Enfin, je ne souscris pas à la proposition de faire bénéficier d’une réduction supplémentaire des services qui ne sont pas prioritaires, d’autant que les aides au secteur sont déjà considérables. En effet, elles représentent plus de 4 milliards d’euros au titre du crédit d’impôt, auxquels il faut ajouter plus de 2 milliards d’euros d’exonérations sociales, et bénéficient à des publics très larges : non seulement à des personnes handicapées ou dépendantes, mais aussi à toute personne âgée de plus de soixante-dix ans, qui bénéficie d’une exonération totale de cotisations sans considération de ressources.

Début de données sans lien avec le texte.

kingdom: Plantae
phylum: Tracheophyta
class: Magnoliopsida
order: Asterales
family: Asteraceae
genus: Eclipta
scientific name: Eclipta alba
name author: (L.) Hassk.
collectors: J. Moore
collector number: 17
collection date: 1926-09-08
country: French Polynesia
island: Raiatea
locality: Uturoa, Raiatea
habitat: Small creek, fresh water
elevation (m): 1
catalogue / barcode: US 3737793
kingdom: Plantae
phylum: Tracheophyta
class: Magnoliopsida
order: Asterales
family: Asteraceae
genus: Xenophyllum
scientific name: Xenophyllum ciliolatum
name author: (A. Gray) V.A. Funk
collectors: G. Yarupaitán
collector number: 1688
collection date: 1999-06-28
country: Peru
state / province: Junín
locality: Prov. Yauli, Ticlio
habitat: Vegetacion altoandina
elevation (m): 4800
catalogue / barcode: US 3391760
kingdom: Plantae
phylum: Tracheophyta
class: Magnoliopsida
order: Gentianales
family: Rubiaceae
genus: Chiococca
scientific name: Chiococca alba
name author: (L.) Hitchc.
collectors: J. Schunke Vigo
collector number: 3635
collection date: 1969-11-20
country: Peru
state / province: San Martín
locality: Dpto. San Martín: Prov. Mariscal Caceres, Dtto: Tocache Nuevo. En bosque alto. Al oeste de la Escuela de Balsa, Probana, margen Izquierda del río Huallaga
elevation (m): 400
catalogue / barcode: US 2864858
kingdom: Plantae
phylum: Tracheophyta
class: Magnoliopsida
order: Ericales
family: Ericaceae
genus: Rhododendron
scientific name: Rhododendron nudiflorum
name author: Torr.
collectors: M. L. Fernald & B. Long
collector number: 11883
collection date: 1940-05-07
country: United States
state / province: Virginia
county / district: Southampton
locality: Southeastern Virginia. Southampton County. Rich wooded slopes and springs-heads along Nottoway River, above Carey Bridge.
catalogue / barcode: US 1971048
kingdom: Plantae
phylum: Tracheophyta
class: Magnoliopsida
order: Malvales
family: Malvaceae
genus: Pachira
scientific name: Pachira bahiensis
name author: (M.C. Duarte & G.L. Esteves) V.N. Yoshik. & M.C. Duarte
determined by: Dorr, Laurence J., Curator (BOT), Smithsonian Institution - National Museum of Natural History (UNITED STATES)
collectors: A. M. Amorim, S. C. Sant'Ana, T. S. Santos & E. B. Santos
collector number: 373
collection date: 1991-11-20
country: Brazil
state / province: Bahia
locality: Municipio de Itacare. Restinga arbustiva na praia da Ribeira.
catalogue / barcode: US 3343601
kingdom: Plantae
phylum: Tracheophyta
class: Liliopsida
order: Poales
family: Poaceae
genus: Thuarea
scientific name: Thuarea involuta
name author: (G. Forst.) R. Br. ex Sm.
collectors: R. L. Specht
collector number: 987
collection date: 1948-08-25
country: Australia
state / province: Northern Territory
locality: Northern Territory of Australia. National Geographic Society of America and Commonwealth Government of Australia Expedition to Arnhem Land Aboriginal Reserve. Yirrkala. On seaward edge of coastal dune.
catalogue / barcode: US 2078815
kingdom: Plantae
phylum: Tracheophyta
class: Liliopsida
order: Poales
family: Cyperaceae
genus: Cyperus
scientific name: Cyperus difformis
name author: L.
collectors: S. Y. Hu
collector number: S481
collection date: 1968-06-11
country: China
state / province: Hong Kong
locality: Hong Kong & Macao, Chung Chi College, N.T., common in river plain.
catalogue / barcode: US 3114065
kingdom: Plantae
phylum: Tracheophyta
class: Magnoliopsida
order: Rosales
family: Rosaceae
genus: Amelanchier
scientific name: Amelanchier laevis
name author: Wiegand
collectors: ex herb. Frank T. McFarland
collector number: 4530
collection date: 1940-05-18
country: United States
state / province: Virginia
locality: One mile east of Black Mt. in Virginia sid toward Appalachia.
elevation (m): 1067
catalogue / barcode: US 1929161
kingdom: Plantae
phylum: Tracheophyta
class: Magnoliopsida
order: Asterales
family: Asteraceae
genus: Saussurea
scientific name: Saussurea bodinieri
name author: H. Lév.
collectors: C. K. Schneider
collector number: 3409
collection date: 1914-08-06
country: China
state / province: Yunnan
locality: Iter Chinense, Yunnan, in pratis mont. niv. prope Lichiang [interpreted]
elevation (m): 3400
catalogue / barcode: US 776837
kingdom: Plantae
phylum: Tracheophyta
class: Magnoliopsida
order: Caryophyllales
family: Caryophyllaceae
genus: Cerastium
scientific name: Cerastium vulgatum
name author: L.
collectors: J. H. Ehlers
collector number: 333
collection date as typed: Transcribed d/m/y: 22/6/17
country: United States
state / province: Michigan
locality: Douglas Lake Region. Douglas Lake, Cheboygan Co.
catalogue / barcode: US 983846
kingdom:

Les particuliers employeurs qui ne remplissent aucun des critères prévus à l’article 8 ter bénéficieront d’une réduction de 75 centimes d’euro. Le Gouvernement a demandé à l’Assemblée nationale de cibler le soutien financier sur les services de garde d’enfants de plus de six ans, qui, aujourd’hui, n’ouvrent droit à aucune aide supplémentaire. Cette mesure représente un effort substantiel, mais s’inscrit dans une démarche cohérente avec l’amélioration du ciblage des aides recommandée par la Cour des comptes.

Il n’est pas opportun de se livrer à une fuite en avant dans les exonérations accordées au secteur, sans opérer aucune distinction entre des besoins réels, qu’il est nécessaire de soutenir, et des services de confort, pour lesquels on peut se demander au nom de quoi il serait pertinent de faire supporter un coût aux finances publiques.

Le dispositif adopté à l’Assemblée nationale est, pour le Gouvernement, un bon compromis : un compromis responsable entre l’effort de réduction et une baisse ciblée de prélèvements favorable aux familles. J’émets donc un avis défavorable sur les amendements identiques n° 1 rectifié, 9 et 47.